REQUIRED ACTION A:
Reproduce the stretch of the RSIM x86 paper from "Ricardo Fernández and" through "our research resources.", swapping "simulation throughput" for "simulation speed".
REQUIRED ACTION B:
List every keyword that the RSIM x86 paper gives.

QUOTED PASSAGE:
☆ ☆ ☆ ☆

## RSIM x86: A COST-EFFECTIVE PERFORMANCE SIMULATOR

Ricardo Fernández and José M. García
Departamento de Ingeniería y Tecnología de Computadores
Universidad de Murcia, 30071-Murcia (Spain)
E-mail: {r.fernandez,jmgarcia}@ditec.um.es

#### **KEYWORDS**

High-performance simulators, multiprocessor architectures, computer architecture, large scale computing platforms

#### **ABSTRACT**

In this paper we present RSIM x86, a port of the widely used RSIM performance simulator for cc-NUMA multiprocessors to GNU/Linux and x86 hardware. Then, we evaluate the simulation throughput obtained by RSIM in several platforms with respect to the hardware cost of each platform. We show that this port of RSIM obtains much better execution times using cheaper and more easily available hardware than the original RSIM, allowing a more efficient usage of our research resources.

## INTRODUCTION

Doing research or system design in computer architecture involves deciding among many interrelated tradeoffs. Computer architecture is increasingly driven by quantitative data. Usually, developers can devise analytical models to bound the design space in the very early development stages but the interactions between many design decisions in today increasingly complex systems make impossible to use these analytical models to accurately predict the performance of a finished system. Hence, we need experimental models in order to guess the performance impact of a possible design decision before building a finished system.

Doing direct performance measurements requires a finished model, hence it is not possible to do it during the design phase. Also, building prototypes is too expensive for most research projects. As an alternative, system architects and researches use performance simulators to predict the effect of the ideas and techniques that they need to evaluate.

☆ ☆ ☆ ☆

RECORDS PROVIDED:

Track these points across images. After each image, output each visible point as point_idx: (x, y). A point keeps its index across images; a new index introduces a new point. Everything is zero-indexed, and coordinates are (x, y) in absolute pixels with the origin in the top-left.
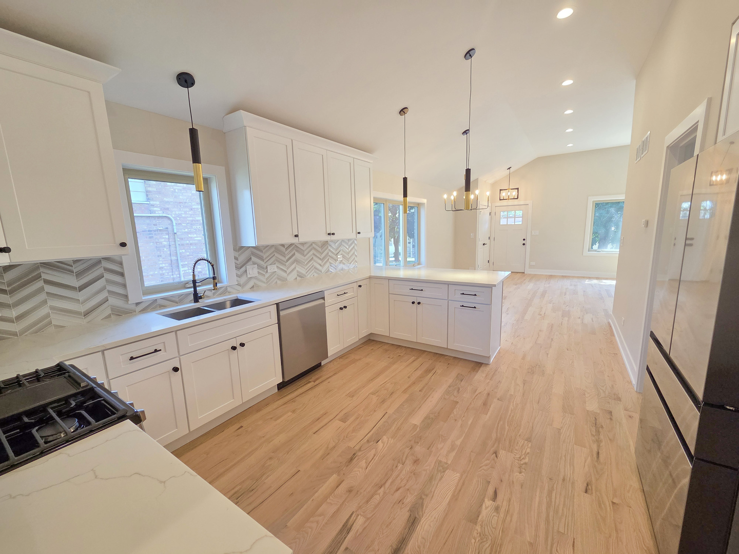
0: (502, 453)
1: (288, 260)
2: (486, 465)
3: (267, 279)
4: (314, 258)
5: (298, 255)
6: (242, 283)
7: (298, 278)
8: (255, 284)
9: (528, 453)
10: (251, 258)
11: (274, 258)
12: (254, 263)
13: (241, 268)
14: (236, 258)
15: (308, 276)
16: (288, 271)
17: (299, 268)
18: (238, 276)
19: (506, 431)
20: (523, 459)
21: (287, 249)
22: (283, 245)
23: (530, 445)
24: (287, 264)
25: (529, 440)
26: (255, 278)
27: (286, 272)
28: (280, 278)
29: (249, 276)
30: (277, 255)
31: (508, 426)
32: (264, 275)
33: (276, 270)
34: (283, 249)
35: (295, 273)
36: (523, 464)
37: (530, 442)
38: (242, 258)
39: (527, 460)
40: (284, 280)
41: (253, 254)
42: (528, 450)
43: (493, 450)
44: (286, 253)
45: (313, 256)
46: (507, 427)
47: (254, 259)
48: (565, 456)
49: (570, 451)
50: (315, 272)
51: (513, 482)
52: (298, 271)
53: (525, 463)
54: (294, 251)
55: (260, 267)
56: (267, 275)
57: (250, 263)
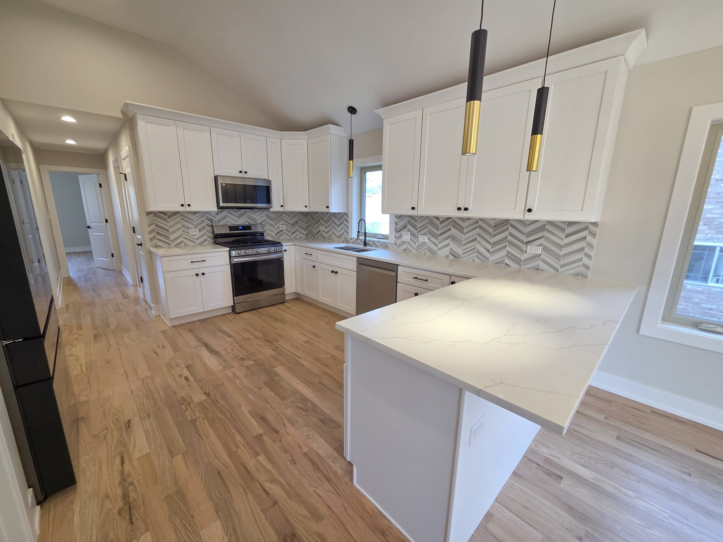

☆ ☆ ☆ ☆

YOUR SOLUTION A:
Ricardo Fernández and José M. García
Departamento de Ingeniería y Tecnología de Computadores
Universidad de Murcia, 30071-Murcia (Spain)
E-mail: {r.fernandez,jmgarcia}@ditec.um.es

#### **KEYWORDS**

High-performance simulators, multiprocessor architectures, computer architecture, large scale computing platforms

#### **ABSTRACT**

In this paper we present RSIM x86, a port of the widely used RSIM performance simulator for cc-NUMA multiprocessors to GNU/Linux and x86 hardware. Then, we evaluate the simulation speed obtained by RSIM in several platforms with respect to the hardware cost of each platform. We show that this port of RSIM obtains much better execution times using cheaper and more easily available hardware than the original RSIM, allowing a more efficient usage of our research resources.

YOUR SOLUTION B:
- High-performance simulators
- multiprocessor architectures
- computer architecture
- large scale computing platforms